Opinion ID: 789574
Heading Depth: 2
Heading Rank: 6

Heading: Excluded Co-Conspirator Statements

Text: 76 Milstein also contends that the District Court erroneously excluded from evidence a tape-recorded conversation, proffered by Milstein, between Rosenblum and Silberberg. Describing Rosenblum and Silberberg (who were not indicted) as his co-conspirators, Milstein claims the tape should have been admitted into evidence under Federal Rule of Evidence 801(d)(2)(E) as an admission of a co-conspirator. ( See Milstein brief on appeal at 67-70.) His reliance on that Rule is misplaced. 77 [A] statement by a coconspirator of a party during the course and in furtherance of the conspiracy is one type of [a]dmission by party-opponent defined as nonhearsay, but only if offered against the party. Fed.R.Evid. 801(d)(2)(E). The statement of a conspirator, offered for its truth by a co-conspirator, is not within this Rule. See United States v. Kapp, 781 F.2d 1008, 1014 (3d Cir.1986). 78 Milstein's reliance on United States v.
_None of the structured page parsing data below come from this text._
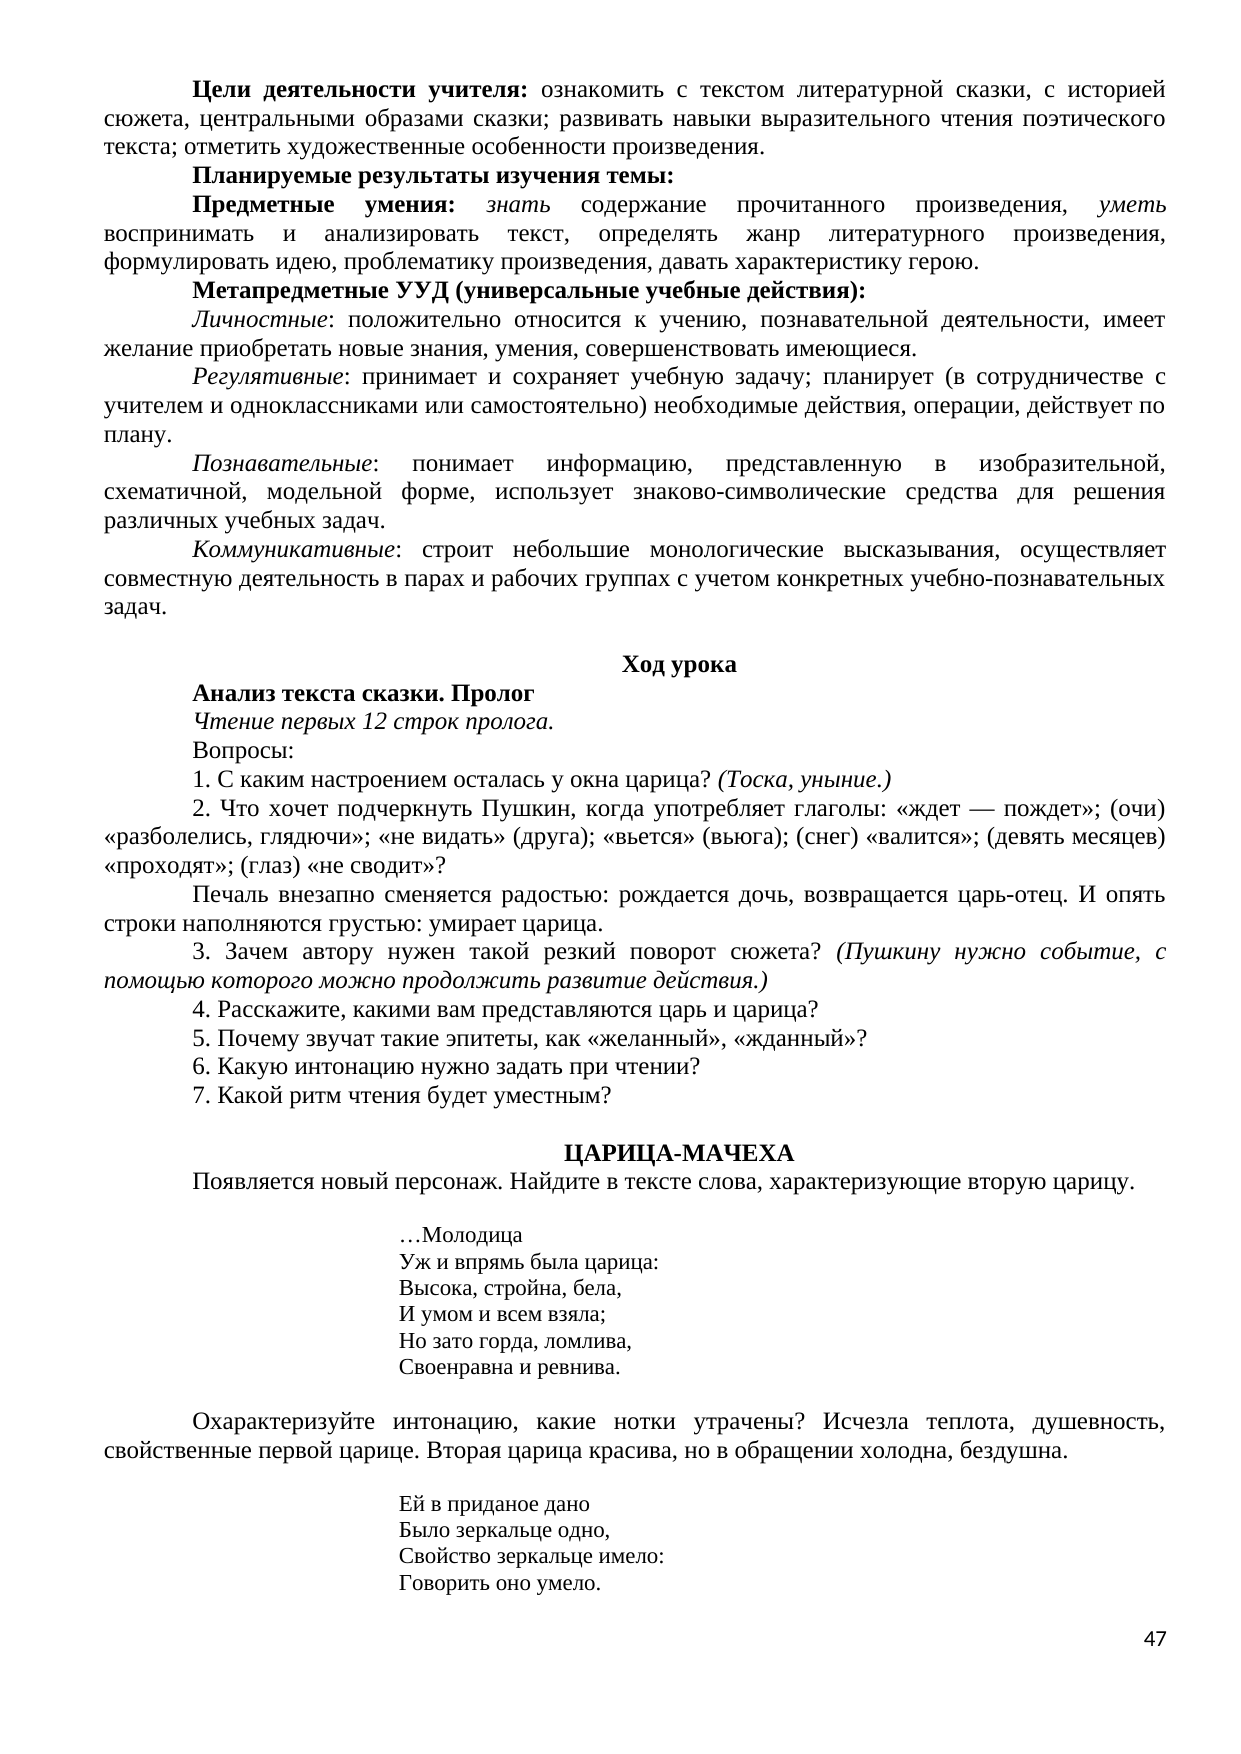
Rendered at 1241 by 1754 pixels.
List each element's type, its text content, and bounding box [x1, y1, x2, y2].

text 4. Расскажите, какими вам представляются царь и царица? [103, 994, 1167, 1023]
text Было зеркальце одно, [103, 1516, 1167, 1542]
text 3. Зачем автору нужен такой резкий поворот сюжета? (Пушкину нужно событие, с помощью которого можно продолжить развитие действия.) [103, 936, 1167, 994]
text Высока, стройна, бела, [103, 1274, 1167, 1301]
text Охарактеризуйте интонацию, какие нотки утрачены? Исчезла теплота, душевность, свойственные первой царице. Вторая царица красива, но в обращении холодна, бездушна. [103, 1406, 1167, 1463]
text Появляется новый персонаж. Найдите в тексте слова, характеризующие вторую царицу. [103, 1166, 1167, 1195]
text Свойство зеркальце имело: [103, 1542, 1167, 1569]
text Анализ текста сказки. Пролог [103, 678, 1167, 706]
text 7. Какой ритм чтения будет уместным? [103, 1080, 1167, 1109]
text Ей в приданое дано [103, 1490, 1167, 1516]
text Но зато горда, ломлива, [103, 1327, 1167, 1353]
text Говорить оно умело. [103, 1569, 1167, 1595]
text Познавательные: понимает информацию, представленную в изобразительной, схематичной, модельной форме, использует знаково-символические средства для решения различных учебных задач. [103, 448, 1167, 534]
text Предметные умения: знать содержание прочитанного произведения, уметь воспринимать и анализировать текст, определять жанр литературного произведения, формулировать идею, проблематику произведения, давать характеристику герою. [103, 189, 1167, 275]
text 1. С каким настроением осталась у окна царица? (Тоска, уныние.) [103, 764, 1167, 793]
text Печаль внезапно сменяется радостью: рождается дочь, возвращается царь-отец. И опять строки наполняются грустью: умирает царица. [103, 879, 1167, 936]
text Цели деятельности учителя: ознакомить с текстом литературной сказки, с историей сюжета, центральными образами сказки; развивать навыки выразительного чтения поэтического текста; отметить художественные особенности произведения. [103, 74, 1167, 160]
text Личностные: положительно относится к учению, познавательной деятельности, имеет желание приобретать новые знания, умения, совершенствовать имеющиеся. [103, 304, 1167, 361]
text И умом и всем взяла; [103, 1301, 1167, 1327]
text 6. Какую интонацию нужно задать при чтении? [103, 1051, 1167, 1080]
text …Молодица [103, 1221, 1167, 1248]
text Регулятивные: принимает и сохраняет учебную задачу; планирует (в сотрудничестве с учителем и одноклассниками или самостоятельно) необходимые действия, операции, действует по плану. [103, 361, 1167, 448]
text Коммуникативные: строит небольшие монологические высказывания, осуществляет совместную деятельность в парах и рабочих группах с учетом конкретных учебно-познавательных задач. [103, 534, 1167, 620]
text Метапредметные УУД (универсальные учебные действия): [103, 275, 1167, 304]
text Уж и впрямь была царица: [103, 1248, 1167, 1274]
text Вопросы: [103, 735, 1167, 764]
text 5. Почему звучат такие эпитеты, как «желанный», «жданный»? [103, 1023, 1167, 1051]
text ЦАРИЦА-МАЧЕХА [103, 1138, 1167, 1166]
text Чтение первых 12 строк пролога. [103, 706, 1167, 735]
text Планируемые результаты изучения темы: [103, 160, 1167, 189]
text Ход урока [103, 649, 1167, 678]
text 2. Что хочет подчеркнуть Пушкин, когда употребляет глаголы: «ждет — пождет»; (очи) «разболелись, глядючи»; «не видать» (друга); «вьется» (вьюга); (снег) «валится»; (девять месяцев) «проходят»; (глаз) «не сводит»? [103, 793, 1167, 879]
text Своенравна и ревнива. [103, 1353, 1167, 1379]
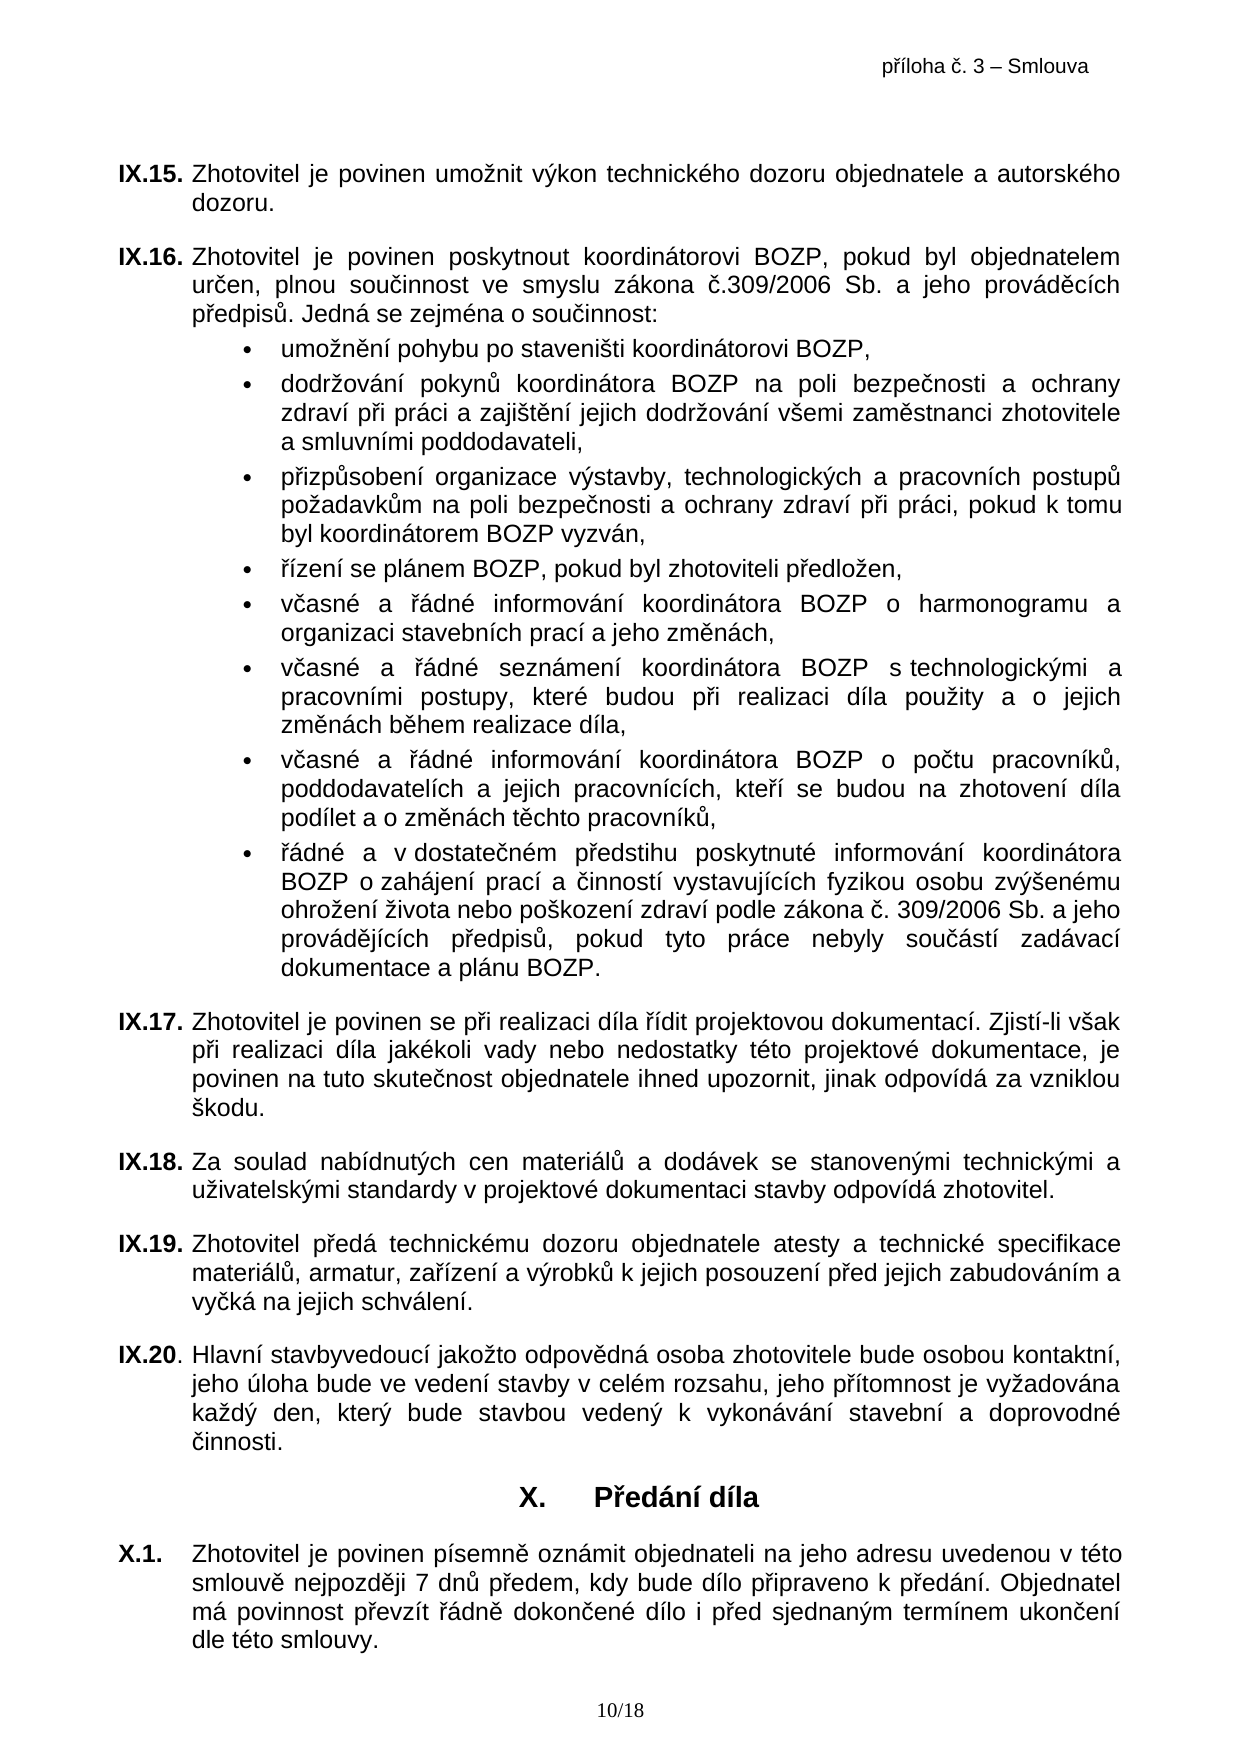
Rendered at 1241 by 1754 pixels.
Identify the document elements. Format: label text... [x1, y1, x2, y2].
Tin Yat Chin, 371 F.3d 31 (2d Cir.2004), for the proposition that it should make no difference which party to the litigation the statement is used against (Milstein reply brief on appeal at 32) is misplaced. That case involved a question of whether the proffered evidence had been sufficiently authenticated, not whether it came within the hearsay rule. Out-of-court statements by the party offering the statements and out-of-court statements by co-conspirators of the party offering the statements, when offered for their truth, remain hearsay and are not admissible unless they fit within an exception to the hearsay rule. No applicable exception has been called to our attention. We conclude that the District Court properly excluded the co-conspirator tape proffered by Milstein.